### SET OF TASKS:
[1] According to the image trimming passage, what happens to the trimming ratio M when the trimming region includes the protrusion region 40a?
[2] Reproduce the part of the image trimming passage between "[0051] FIG. 3" and "FIG. 3(a)). (2)", inclusive.

### DOCUMENT PASSAGE:
-- BEGIN --

In the embodiments of the present invention, a description will be
given of a method of generating the composition images 41 to 44 by
making the segmentation composition points 51 to 54 mentioned above
coincide with coordinates of the specific object 30.
[0051] FIG. 3 is a schematic diagram of a trimming region
illustrating an example of a basic concept of the present
invention. FIG. 3(a) shows the designation of a specific object
which is performed by a user, FIG. 3(b) shows a trimming region
including the specific object, FIG. 3(c) shows a trimming region
including a protrusion region, and FIG. 3(d) shows a change in a
trimming ratio of the trimming region.
[0052] (1) A user specifies the captured image (including a through
image) 20 that he or she desires to trim, and designates the
specific object 30 from the captured image 20 displayed on the
display unit 10 by using a finger or a pen (see FIG. 3(a)). (2)
Next, the composition image generation unit 7 makes the coordinates
of the specific object 30 conform to the first segmentation
composition point 51 to thereby generate the first composition
image 41 (see FIG. 3(b)). (3) Then, the composition image
generation unit 7 makes the coordinates of the specific object 30
conform to the second segmentation composition point 52 to thereby
generate the second composition image 42. In this embodiment, the
trimming region 40 of the second composition image 42 includes a
protrusion region 40a (see oblique lines in the drawing) which
protrudes from the region (outer edge) of the captured image 20
(see FIG. 3(c)). (4) Further, when the trimming region includes the
protrusion region 40a, the trimming ratio M is changed to a smaller
ratio so that a reduced composition image 42a of the second
composition image 42 fits within the captured image 20 (see FIG.
3(d)).
[0053] It is possible to determine whether or not the protrusion
region 40a mentioned above is present, for example, by calculating
whether or not vertexes 40b formed in the trimming region 40 are
included in the region of the captured image 20 using the
calculation unit 5 on the basis of coordinates. In this manner,
when the protrusion region 40a is generated, the trimming region 40
is reduced so that the trimming region 40 fits within the captured
image 20. Accordingly, a protruding composition changes, and thus
it is possible to provide an adventurous composition to a user. In
addition, when it is determined whether or not a protrusion region
40a is present, the coordinates of the overlapping vertexes 40b
need not be exactly inside those of outer edge of the captured
image 20, and a small margin is permissible.
[0054] The trimming ratio M of the trimming region 40 may be
programmed in advance or may be set by a user. A first trimming
ratio M1 is determined depending on the size of the captured image
20 which is displayed (or printed), particularly, depending on an
aspect ratio of the horizontal width and the vertical width. For
example, the horizontal width in the transverse direction of the
captured image 20 is set to be L, the vertical width in the
vertical direction thereof is set to be D, the horizontal width of
the trimming region 40 is set to be L1, the vertical width thereof
in the vertical direction is set to be D1, and (L1/L) or (D1/D) is
set to be the first trimming ratio M1. In addition, the horizontal
width of the reduced trimming region 40 (reduced composition image
42a) is set to be L2, the vertical width thereof is set to be D2,
and (L2/L) or (D2/D) is set to be a second trimming ratio M2.

-- END --

### DATA SUPPLIED:
-- BEGIN --

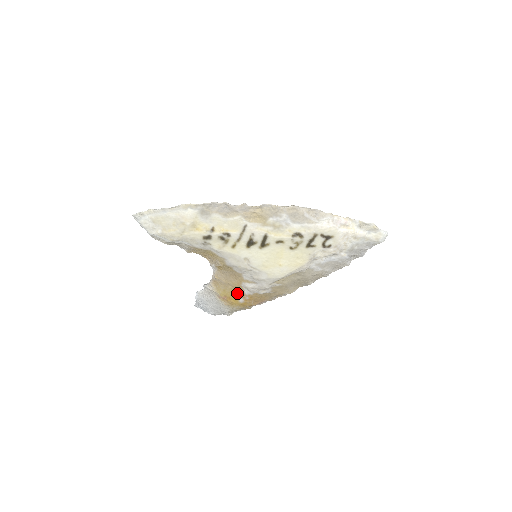
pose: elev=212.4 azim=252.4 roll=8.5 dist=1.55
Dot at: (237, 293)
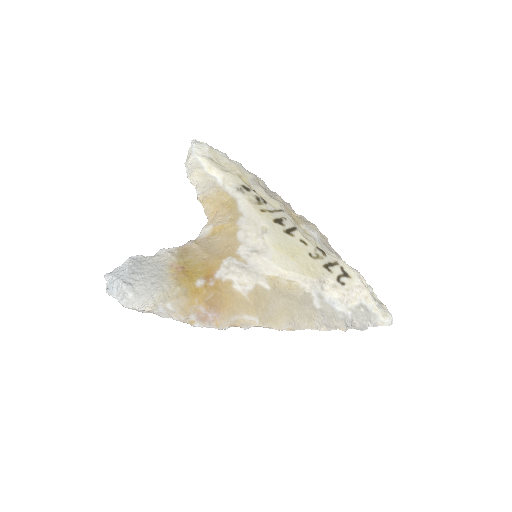
Dot at: (204, 270)
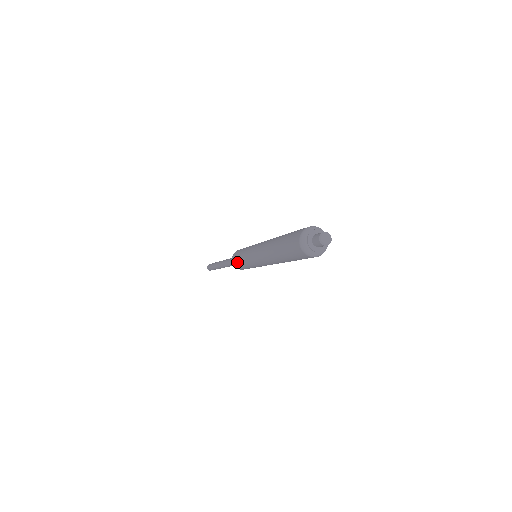
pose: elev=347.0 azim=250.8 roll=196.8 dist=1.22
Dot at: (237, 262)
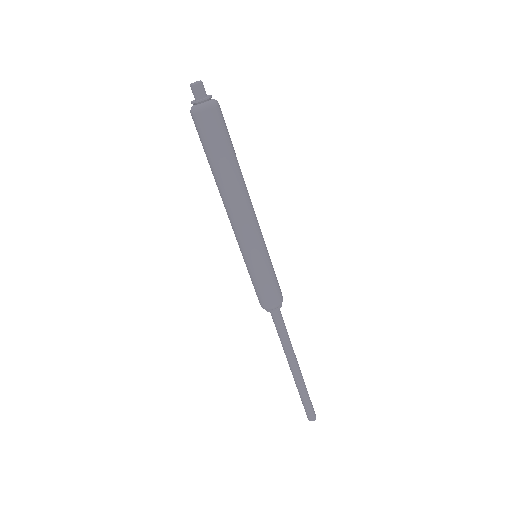
Dot at: occluded
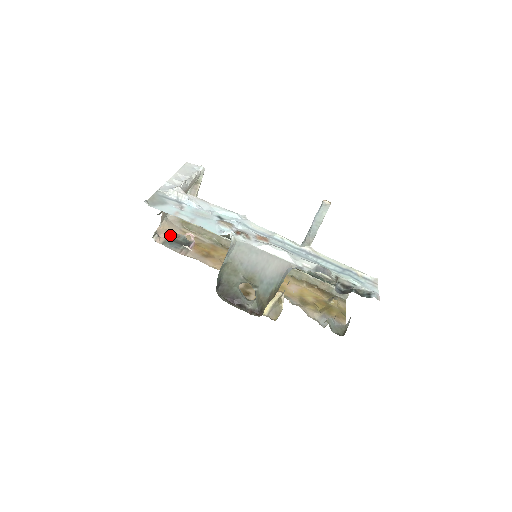
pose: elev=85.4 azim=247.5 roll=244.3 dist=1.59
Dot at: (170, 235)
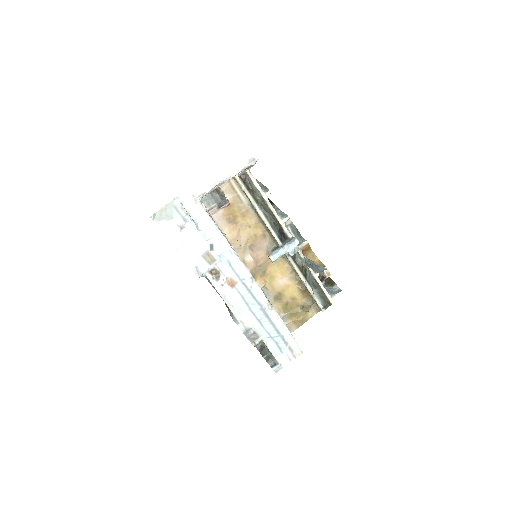
Dot at: occluded
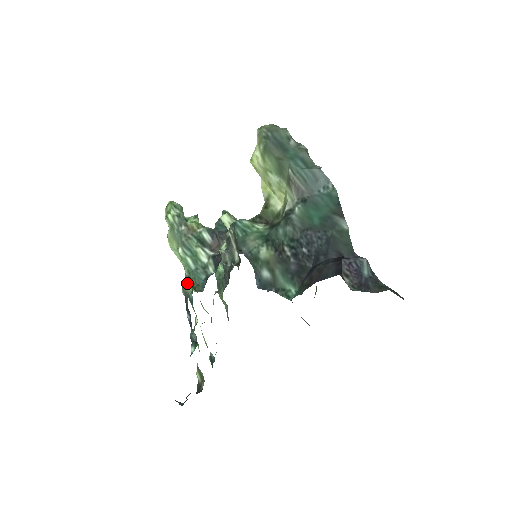
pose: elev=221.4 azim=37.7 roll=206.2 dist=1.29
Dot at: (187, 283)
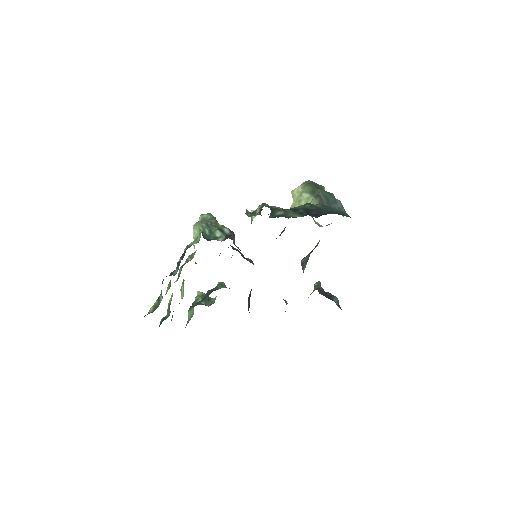
Dot at: (196, 239)
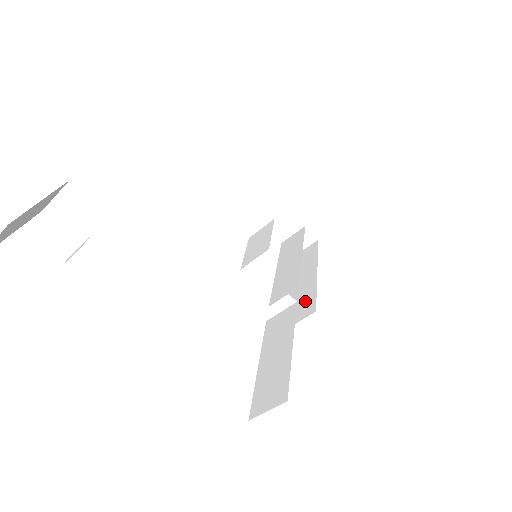
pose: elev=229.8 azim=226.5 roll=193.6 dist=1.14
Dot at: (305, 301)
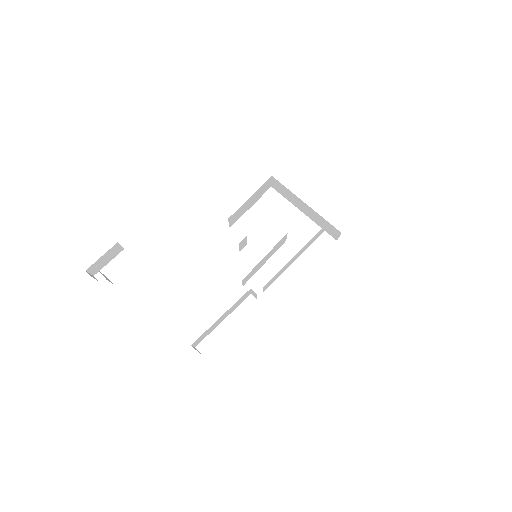
Dot at: occluded
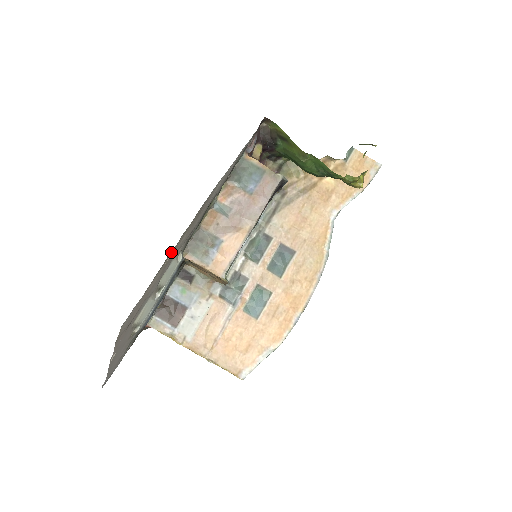
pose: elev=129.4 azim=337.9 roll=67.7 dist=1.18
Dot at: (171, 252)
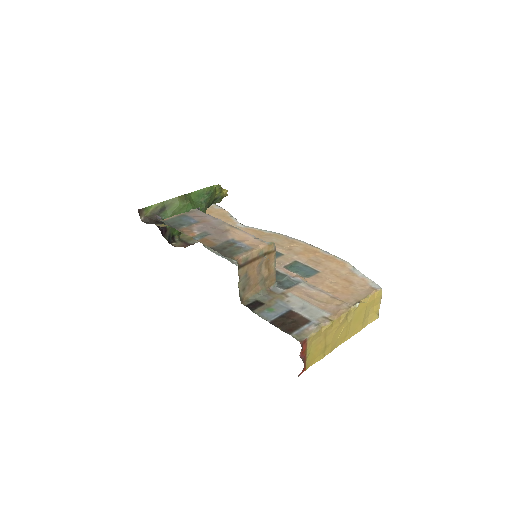
Dot at: occluded
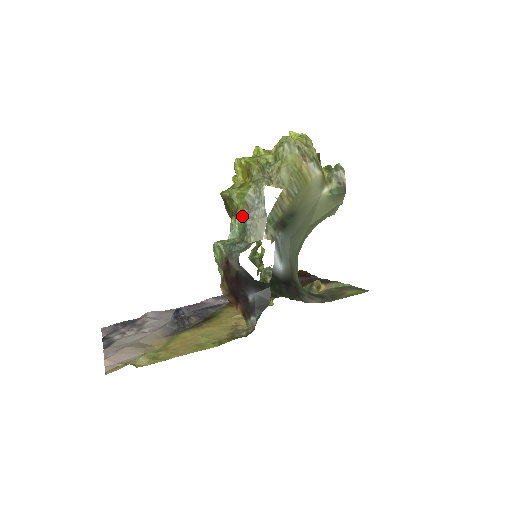
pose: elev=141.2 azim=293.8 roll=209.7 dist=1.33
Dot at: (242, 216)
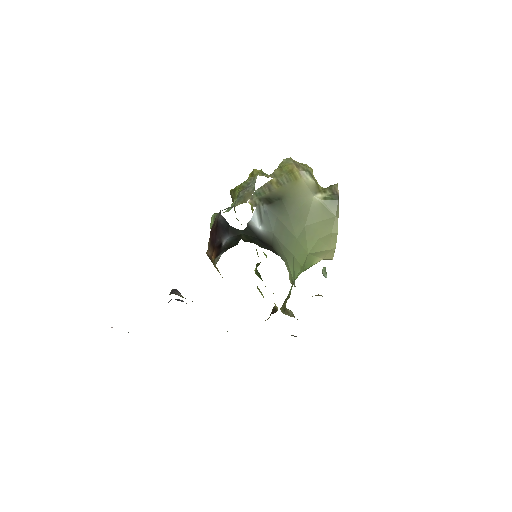
Dot at: (238, 195)
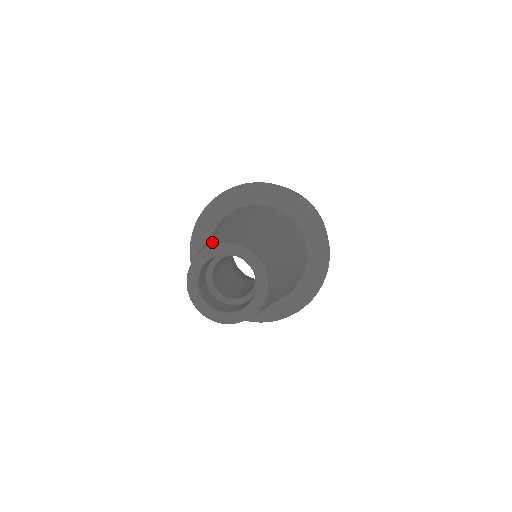
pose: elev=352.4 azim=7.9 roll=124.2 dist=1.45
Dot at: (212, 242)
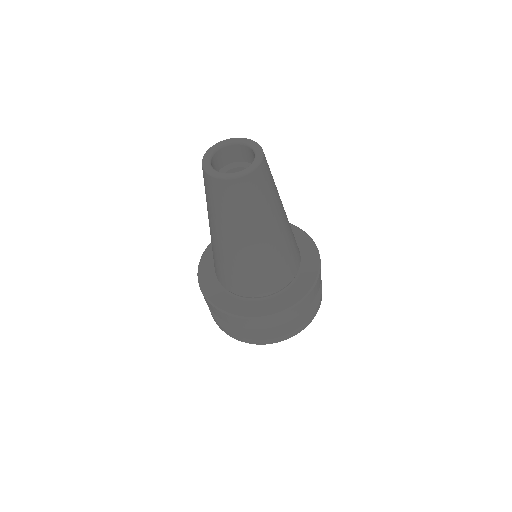
Dot at: occluded
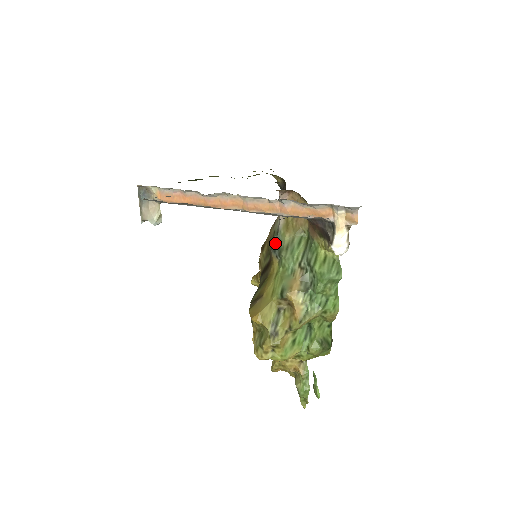
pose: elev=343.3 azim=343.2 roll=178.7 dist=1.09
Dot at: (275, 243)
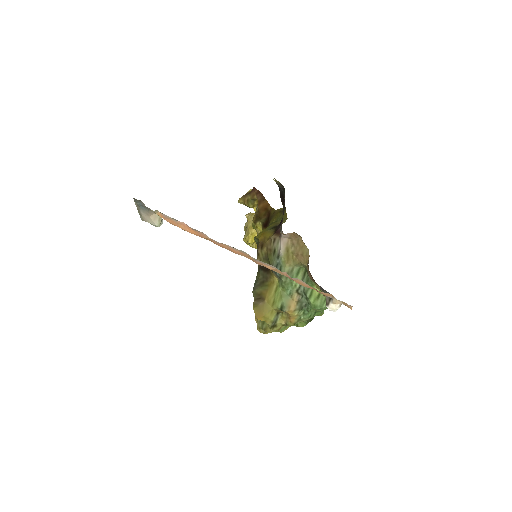
Dot at: (276, 265)
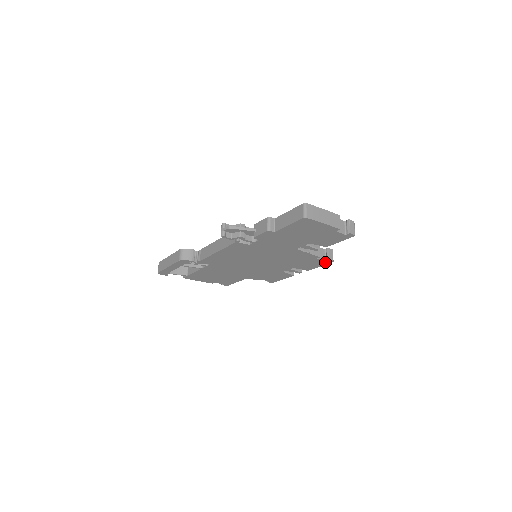
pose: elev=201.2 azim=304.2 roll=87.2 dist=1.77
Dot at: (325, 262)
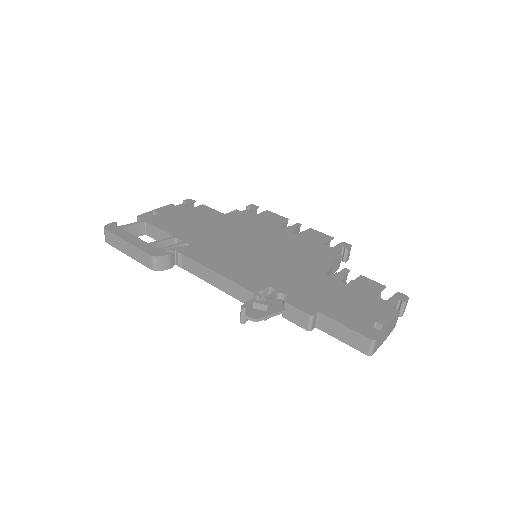
Dot at: occluded
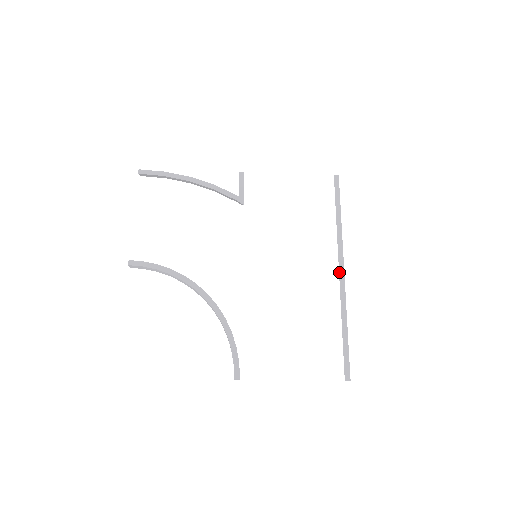
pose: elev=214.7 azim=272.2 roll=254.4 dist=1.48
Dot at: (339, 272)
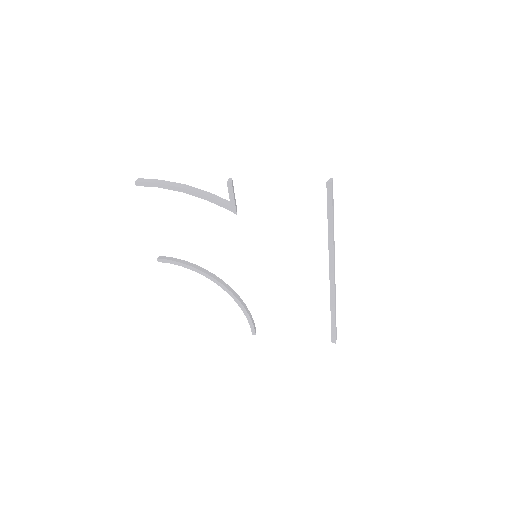
Dot at: (329, 274)
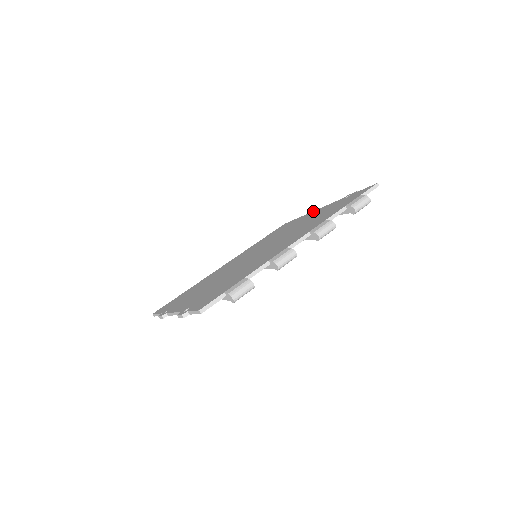
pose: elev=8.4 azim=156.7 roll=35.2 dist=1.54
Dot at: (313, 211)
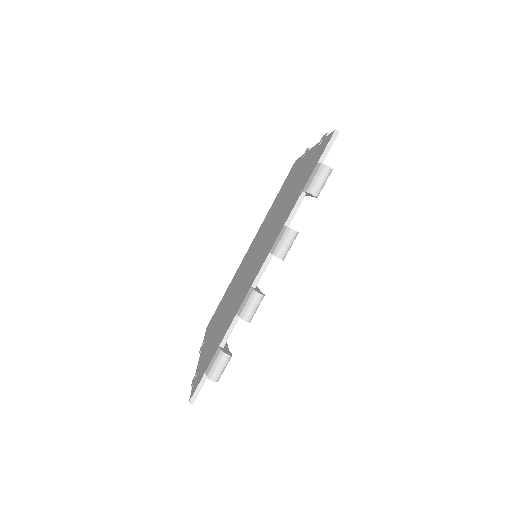
Dot at: (305, 154)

-- END --

### RESPONSES IN ORDER:
[1] The trimming ratio M is changed to a smaller ratio so that a reduced composition image 42a of the second composition image 42 fits within the captured image 20.

[2]
[0051] FIG. 3 is a schematic diagram of a trimming region
illustrating an example of a basic concept of the present
invention. FIG. 3(a) shows the designation of a specific object
which is performed by a user, FIG. 3(b) shows a trimming region
including the specific object, FIG. 3(c) shows a trimming region
including a protrusion region, and FIG. 3(d) shows a change in a
trimming ratio of the trimming region.
[0052] (1) A user specifies the captured image (including a through
image) 20 that he or she desires to trim, and designates the
specific object 30 from the captured image 20 displayed on the
display unit 10 by using a finger or a pen (see FIG. 3(a)). (2)